Living near traffic linked to increased cancer risk in children

A new study found that living near heavy traffic was associated with an increased risk of certain types of rare childhood cancers in California.
(Richard Hartog / Los Angeles Times)

Researchers have already uncovered worrying signs that exposure to traffic – and the vehicle emissions that come with it – can increase a child’s risk of developing asthma and autism. Now comes evidence that it may make children more susceptible to certain kinds of cancers.
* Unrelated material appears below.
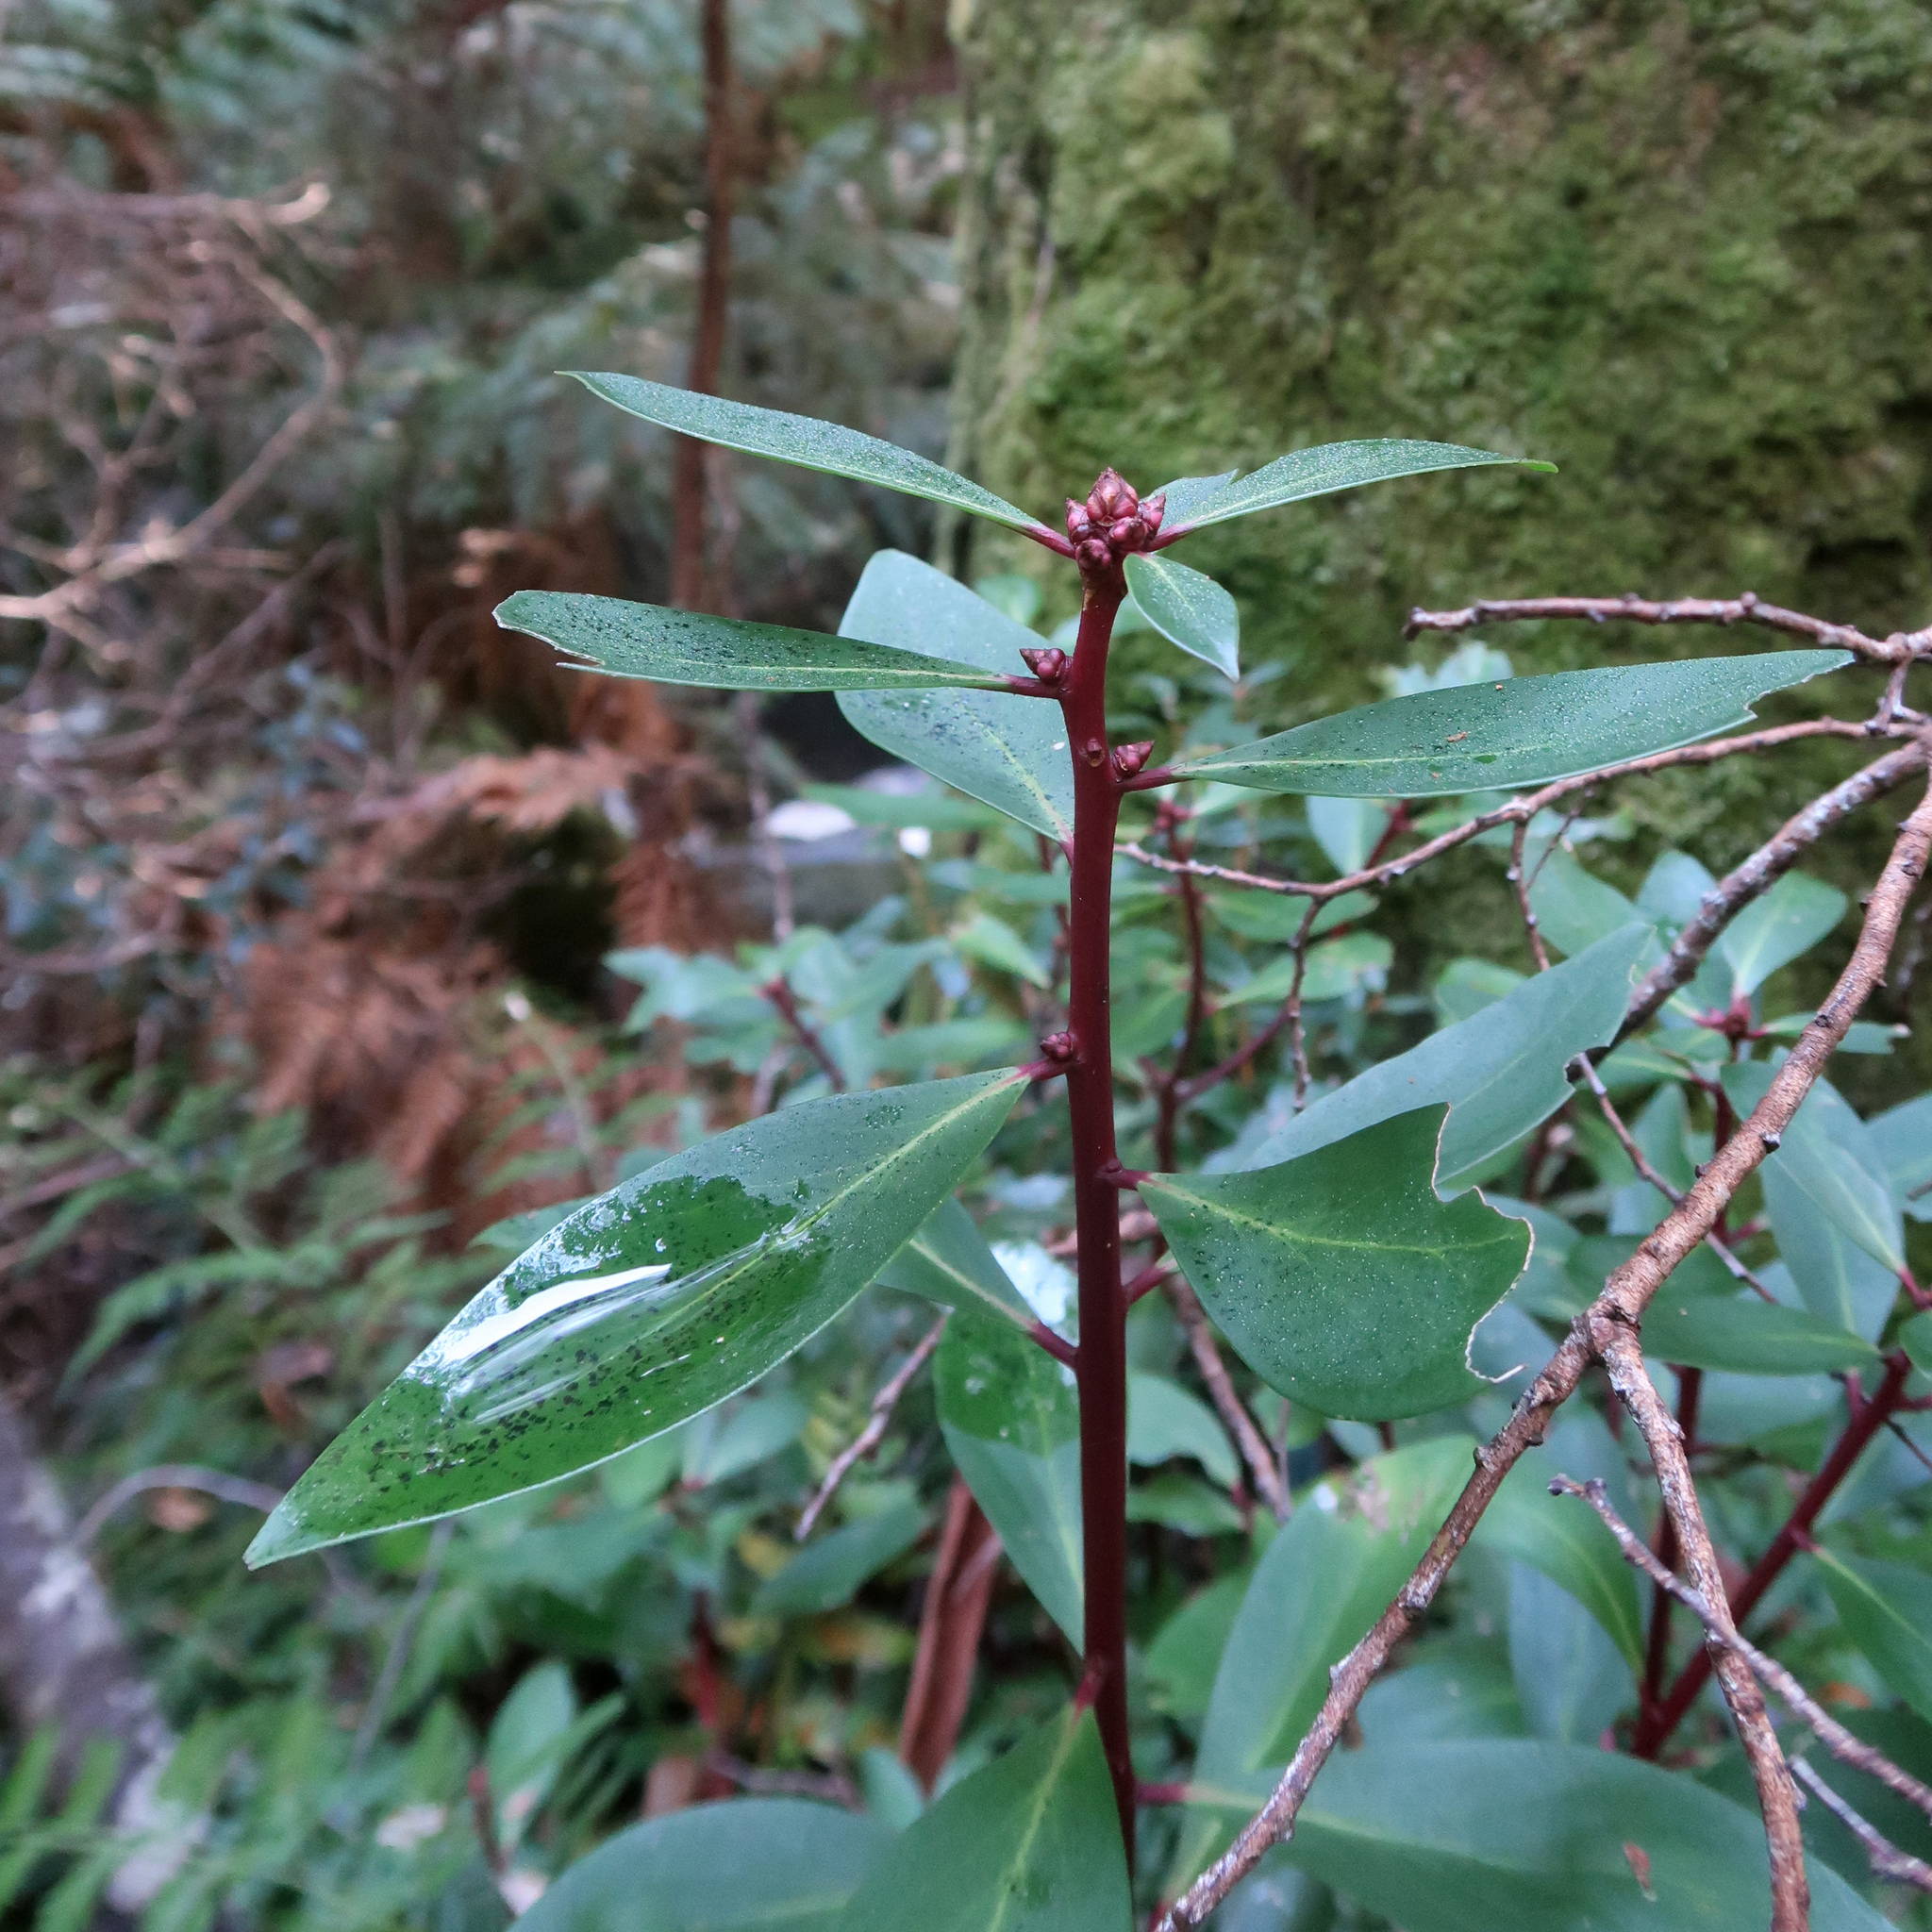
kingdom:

Researchers used the California Department of Transportation’s computer model of traffic-related air pollution to estimate pollution exposure in communities across the state. They also used the California Cancer Registry to identify 3,590 children born between 1998 and 2007 who were diagnosed with some type of cancer. Then they compared the two to look for links between traffic and cancer incidence.

The researchers – from UCLA, USC and UC Irvine – ranked places in the state according to their degree of pollution resulting from traffic and sorted them into four groups, from the least exposure to the most. They discovered that the more pollution in a place, the higher the incidence of certain kinds of childhood cancers. These included acute lymphoblastic leukemia, a type of blood cancer in which the bone marrow overproduces a type of immature white blood cell called a lymphocyte; tumors in the ovaries, testicles and other reproductive organs; and retinoblastoma, an eye cancer that affects the retina and usually develops in children before they turn 5 years old.


In general, these cancers are rare and the increases in risk associated with traffic exposure were relatively small. For example, during the second trimester of pregnancy, moving from one group of pollution exposure to the next-higher group was associated with a 4% increased risk of acute lymphoblastic leukemia, a 17% increased risk of tumors in the reproductive organs (also known as germ cell tumors) and a 14% increased risk of retinoblastoma. (For cases involving both eyes, the risk increased by 19%.)

There were also signs that more exposure to traffic was associated with more cases of non-Hodgkin’s lymphoma (another blood cancer) and ependymoma (a cancer of tissues in the brain and spinal cord), but those links could have been due to chance, the researchers reported.

Overall, the team found that any increases in cancer risk were the same during all three trimesters of pregnancy as well as for the first year of a child’s life. Put another way, there was no period in early development when children were particularly susceptible to the harmful effects of traffic-related pollution.

Team members also emphasized that their results were preliminary and that more studies were needed to nail down any link between traffic exposure and childhood cancers.

The results were presented Tuesday at the annual meeting of the American Assn. for Cancer Research in Washington.